Rejoice ye vampires, the pursuit of an endless supply of blood took a major leap forward this month. Researchers at the Ontario Cancer Institute, led by John Dick, have found a way to hunt down and isolate the stem cells from which your entire blood supply is derived. Until now, these hematopoietic stem cells (HSC) have been remarkably hard to track and isolate - they represent just one in every 100,000 blood cells. Yet these HSC are remarkably potent - a single cell placed in a mouse was able to differentiate itself into every type of human blood cell - from just one cell essentially came an entire blood supply! John Dick's team was able to identify the protein code on their surface which marks the HSC as different from other blood cells. With the knowledge of how to find HSC, scientists may be able to create huge quantities of blood stem cells for research, rocketing their work ahead. Doctors may one day be able to use similar techniques to produce vast supplies of blood for patients. After fifty years of stem cell experiments, and twenty three long years of Dr. Dick working with blood stem cells, we've finally isolated where they all come from. It's an exciting time in science.
“I expect we’ll have the first blueprint of the genetic program driving these stem cells within the next two years. … In five years, we’ll have the tools to expand them from human patients.”
--John Dick, Ontario Cancer Institute commenting to The Globe and Mail
The work by John Dick and his team was published in the July issue of Science. The article describes how the researchers were able to identify the CD49f protein as a key surface marker for hemotopoietic stem cells. Single CD49f HSCs were placed inside immunosupressed mice, and monitored to see how they developed. The entire spectrum of blood cells were produced, and just as important: they were self-renewing. The CD49f HSC wasn't just creating blood, it was creating an expanding and sustaining blood supply that should theoretically survive long term in the body.
Finding the CD49f marker was like finding the proverbial needle in a haystack and represents a slow whittling down on possible candidates - work that was done not just by Dick's team, but by many scientists over the past few decades. We're talking about narrowing the field down from several million to about 20, and then taking some educated guesses. If Dick and colleagues are correct, the surface protein code marker could act as an ID card for the most potent of hemotopoietic stem cells, allow scientists to find them in a blood sample, isolate them, and use them to produce other multipotent stem cells and general blood cells at their leisure.
The Ontario Cancer Institute's work is still only in mouse models, so it's best to stay cautious of these results until they can be repeated in humans (which Dick et al are likely to pursue in the next five years). Yet, even if it's a bit premature, there's great reasons to get excited about this work. First, Mick Bhatia at McMaster university is already working with the Ontario team to understand how the surface protein code may not only identify the HSC, but actually be used to encourage regular cells to exhibit their characteristics. In essence, with the right biomarkers it's conceivable that many cells could be coaxed into becoming HSC. Sounds incredible, right? But Bhatia has already been able to transmogrify skin stem cells into red blood cells, so the idea isn't that far-fetched.
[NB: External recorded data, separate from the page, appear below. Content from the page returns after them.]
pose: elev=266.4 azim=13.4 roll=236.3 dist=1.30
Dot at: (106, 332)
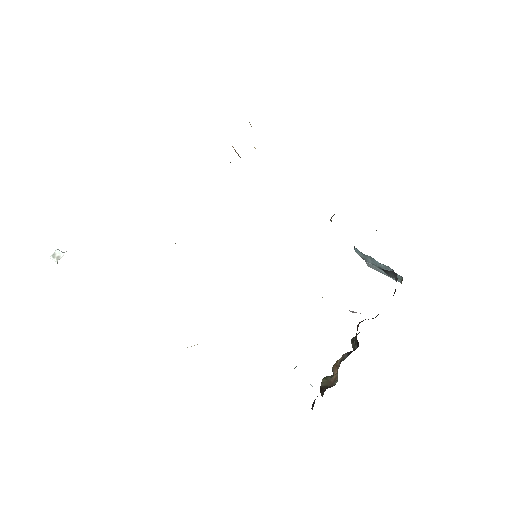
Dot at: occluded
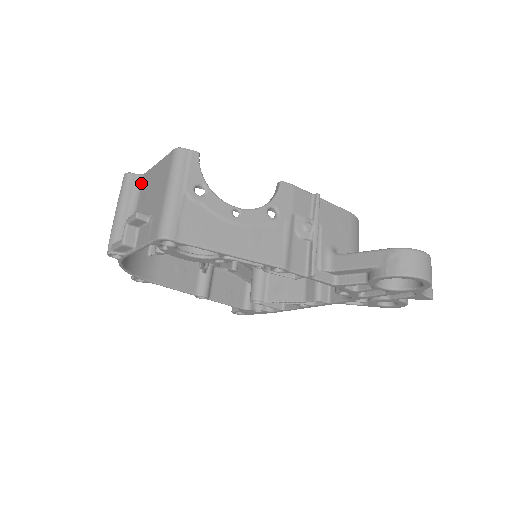
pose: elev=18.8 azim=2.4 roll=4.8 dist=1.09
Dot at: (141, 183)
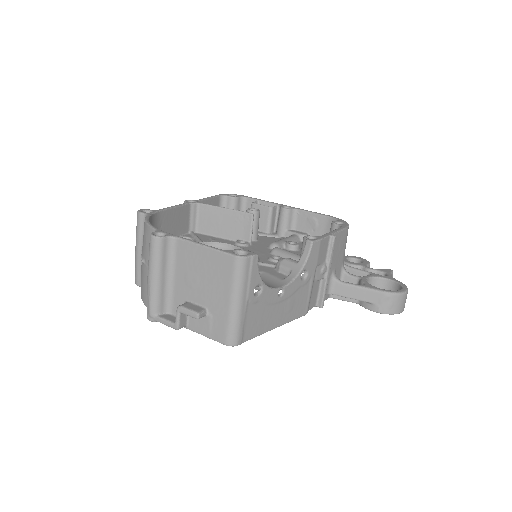
Dot at: (175, 249)
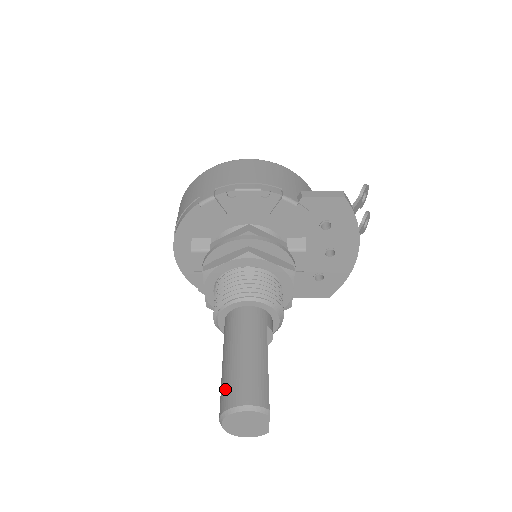
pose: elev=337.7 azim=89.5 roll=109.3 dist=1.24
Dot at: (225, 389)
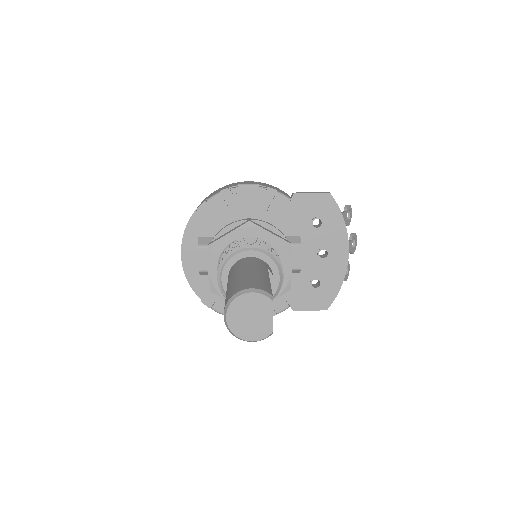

Another possible (and perhaps even near term) application for the CD49f discovery could be in improving blood generating bioreactors. Ateriocyte, who has DARPA funding and is seeking FDA approval, is poised to create the next generation of 'blood pharms'. Essentially, they take HSC found in umbilical cord blood and culture them into large blood supplies that can be administered to injured soldiers in battle, or injured civilians all over the world. With the ability to quickly identify and breed hemotopoietic stem cells from any kind of blood (not just cord blood), Ateriocyte could possibly ramp up their production considerably. Depending on the speed of their process, it may even be possible for people to donate their own HSC, have it cultured into red blood cells, and have a personalized supply on hand for whenever they get injured.
Every year around the world 50,000+ procedures are performed to transfer hematopoietic stem cells from donors to recipients in the hopes of fighting all kinds of blood-related illnesses, including cancers like leukemia. Tens of thousands of lives are saved but many more are left unassisted because they cannot find suitable donors. John Dick's work to identify HSCs could change that - a single donor could provide enough cells for many recipients, or maybe we'd be able to each store our own HSC for later use. If nothing else, the scientific experiments enabled by having ready supplies of HSCs may help discover new techniques to fight these diseases.
The work by John Dick and his colleagues is pretty basic science, they're essentially just figuring out how the body knows which cell is an HSC. Yet there are so many amazing potential applications that this experiment has to be seen as more than just another notch on the scientific belt. Every year we are taking further steps towards being able to alter our cells at will - transforming one type to another, and making more of each cell as we need them. With research like this, the science of tomorrow is likely to have a control over our bodies that seems impossible today. From that control will come life-extending regenerative medicine, superb healing after accidents, and a possible end to many cellular illnesses. It all starts with basic science like this. Kudos to John Dick and his team at the Ontario Cancer Institute, we could all be reaping the benefits from this work in the years ahead.